C'est alors que J... ouvrit le feu sur elle.

Les propriétaires affectaient de ne plus lui parler. Personne ne la saluait. Seuls les fournisseurs étaient professionnellement tenus à moins de morgue. Aussi, Marthe, sentant quelquefois le besoin d'échanger des paroles, s'attardait dans les boutiques. Lorsque j'étais chez elle, si elle s'absentait pour acheter du lait et des gâteaux, et qu'au bout de cinq minutes elle ne fut pas de retour, l'imaginant sous un tramway, je courais à toutes jambes jusque chez la crémière ou le pâtissier. Je l'y trouvais causant avec eux. Fou de m'être laissé prendre à mes angoisses nerveuses, aussitôt dehors, je m'emportais. Je l'accusais d'avoir des goûts vulgaires, de trouver un charme à la conversation des fournisseurs. Ceux-ci, dont j'interrojnpais les propos, me détestaient.

L'étiquette des cours est assez simple, comme tout ce qui est noble. Mais rien n'égale en énigmes le protocole des petites gens. Leur folie des préséances se fonde, d'abord, sur l'âge. Rien ne les choquerait plus que la révérence d'une vieille duchesse à quelque jeune prince. On devine la haine du pâtissier, de la crémière, à voir un gamin interrompre leurs rapports familiers avec Marthe. Ils lui eussent à elle trouvé mille excuses, à cause de ces conversations.

Les propriétaires avaient un fils de vingt-deux ans. Il vint en permission. Marthe l'invita à prendre le thé.

Le soir, nous entendîmes des éclats de voix: on lui défendait de revoir la locataire. Habitué à ce que mon père ne mît son veto à aucun de mes actes, rien ne m'étonna plus que l'obéissance du dadais.

Le lendemain, comme nous traversions le jardin, il bêchait. Sans doute était-ce un pensum. Un peu gêné, malgré tout, il détourna la tête pour ne pas avoir à dire bonjour.

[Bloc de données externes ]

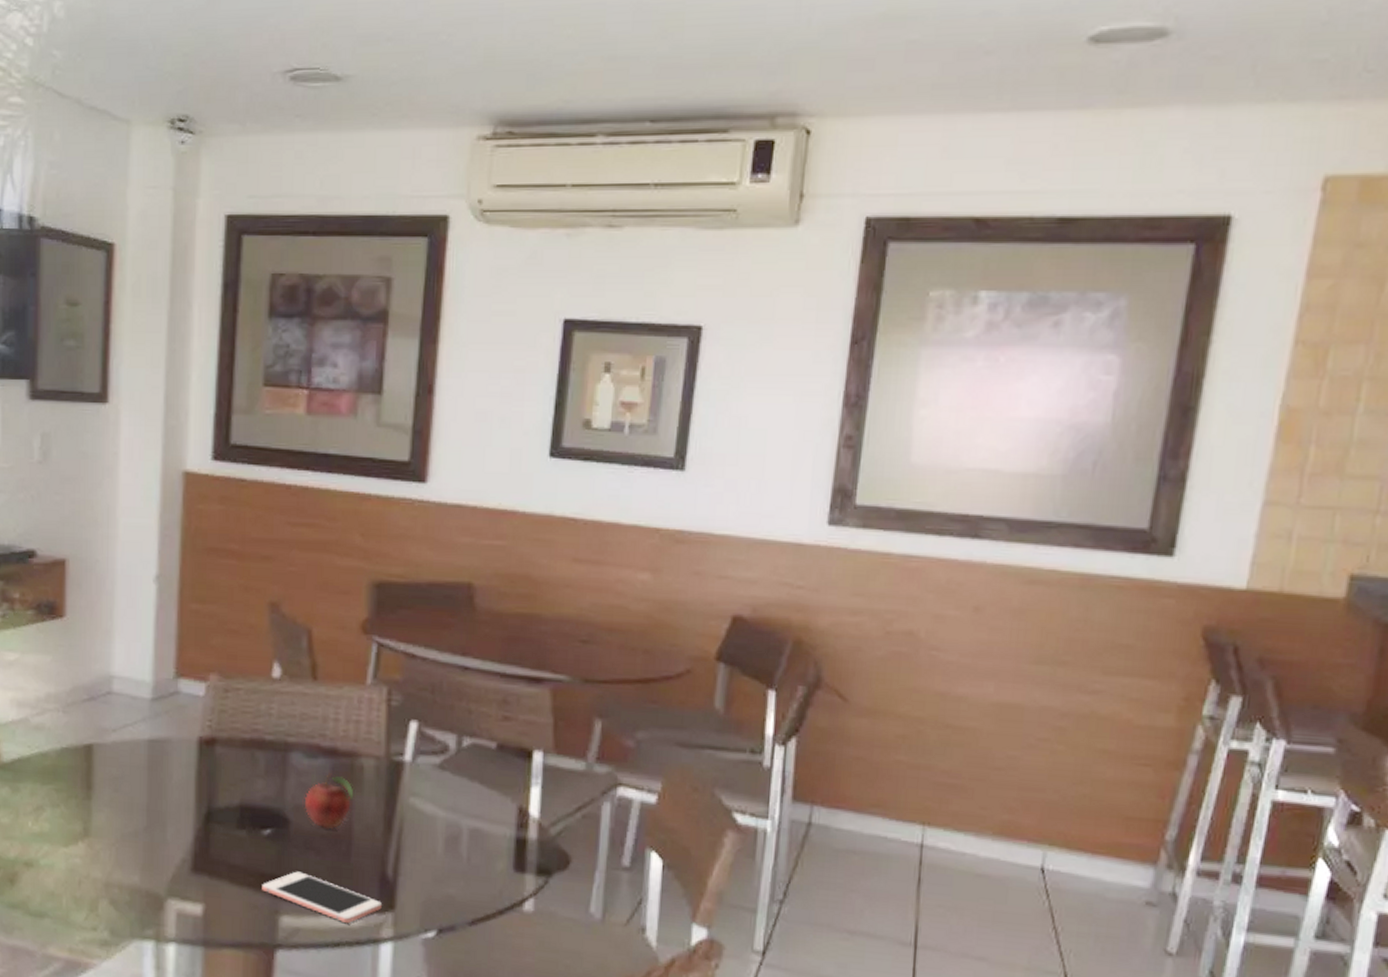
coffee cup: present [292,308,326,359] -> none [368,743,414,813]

Ces escarmouches peinaient Marthe; assez intelligente et assez amoureuse pour se rendre compte que le bonheur ne réside pas dans la considération des voisins, elle était comme ces poètes qui savent que la vraie poésie est chose «maudite», mais qui, malgré leur certitude, souffrent parfois de ne pas obtenir les suffrages qu'ils méprisent.

Les conseillers municipaux jouent toujours un rôle dans mes aventures. M. Marin qui habitait en dessous de chez Marthe, vieillard à barbe grise et de stature noble, était un ancien conseiller municipal de J... Retiré dès avant la guerre, il aimait servir la patrie, lorsque l'occasion se présentait à portée de sa main. Se contentant de désapprouver la politique communale, il vivait avec sa femme, ne recevant et ne rendant de visites qu'aux approches de la nouvelle année.

Depuis quelques jours, un remue-ménage se faisait au-dessous, d'autant plus distinct que nous entendions, de notre chambre, les moindres bruits du rez-de-chaussée. Des frotteurs vinrent. La bonne, aidée par celle du propriétaire, astiquait l'argenterie dans le jardin, ôtait le vert-de-gris des suspensions de cuivre. Nous sûmes par la crémière qu'un raout-surprise se préparait chez les Marin, sous un mystérieux prétexte. Mme Marin était allée inviter le maire et le supplier de lui accorder huit litres de lait. Autoriserait-il aussi la marchande à faire de la crème?